How to complete this task => Summarize the restaurant review below in two sentences.

[Page extract]

Grilled portobello salad - St Maure Terroir, tomatoes, beans, candied walnuts, pickled onions, bacon crisp and red wine vinaigrette

After our starters and salad we moved on to the main courses beginning with the seared albacore tuna ($26++).  This was incredibly good and really fresh tasting with the fruit complimenting the tuna.  I think I am developing much more of a taste for fish dishes!  This one takes its inspiration from dishes from Cuba and Hawaii, a nice light main course if you want to have room for dessert afterwards.

Seared albacore tuna - Asian pear, avocado, jicama, watermelon with chipotle mojo and salsa verde

Then it was on to the surf and turf gumbo ($27++), which as many of you will know is a dish from Louisiana in the United States.  A hearty, warming stew embodying the idea of a surf and turf dish by combining shrimps, chicken and chorizo served with dirty rice.  All of the sauces accompanying the dishes are made in-house and the chow chow relish in this dish is the chef's twist on the local achar pickle (yum)!  This dish was very filling and incredibly good, definitely great comfort food!

Surf & turf gumbo - shrimp, chicken, sausage, okra tomato stew with dirty rice, pickled onion, cilantro, chow chow relish and French bean salad.

Lastly we had the buttermilk fried chicken ($22++).  This is a dish I'd typically choose and this one didn't disappoint.  It is one of the most popular choices on the menu and I think probably my favourite too.  The buttermilk tenderises the chicken making it a very tasty dish and there is no fried greasiness to worry about.  As with the other dishes the accompanying relishes are made in-house and the ketchup style relish has a real fruity twist.  Yum!

Buttermilk fried chicken - succotash and deviled ranch dressing and homemade catsup

Finally on to the desserts, one of my favourite parts of a meal if I'm honest!  The first dish I tried was the Season's carrot cake ($12++).  I love carrot cake, both the Singaporean version and the sweet cake version.  If I see carrot cake on a menu most of the time I will opt for it and this one did not disappoint me.  With its thick layer of cream cheese on top and plenty of nuts throughout it was delicious and definitely not too heavy.

[/Page extract]
[Data section]

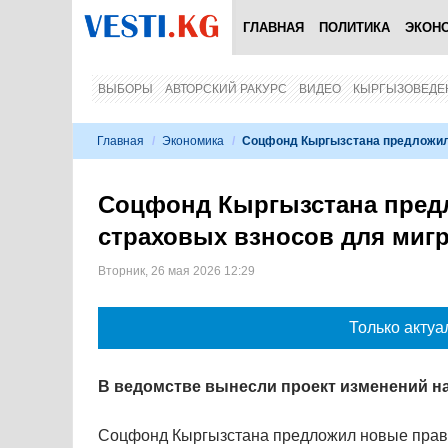
ГЛАВНАЯ
ПОЛИТИКА
ЭКОН
ВЫБОРЫ
АВТОРСКИЙ РАКУРС
ВИДЕО
КЫРГЫЗОВЕДЕ
Главная
/
Экономика
/
Соцфонд Кыргызстана предложил 
Соцфонд Кыргызстана пред
страховых взносов для миг
Вторник, 26 мая 2026 12:29
Только актуа
В ведомстве вынесли проект изменений н
Соцфонд Кыргызстана предложил новые прави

[/Data section]

Result for this task => The writer describes three main courses: a fresh-tasting seared albacore tuna inspired by dishes from Cuba and Hawaii ($26++), a hearty surf and turf gumbo of shrimp, chicken and chorizo with dirty rice ($27++), and a buttermilk fried chicken ($22++) that is one of the menu's most popular choices. The sauces and relishes are made in-house, and the desserts begin with the Season's carrot cake ($12++), which has a thick layer of cream cheese and plenty of nuts and which the writer found delicious and not too heavy.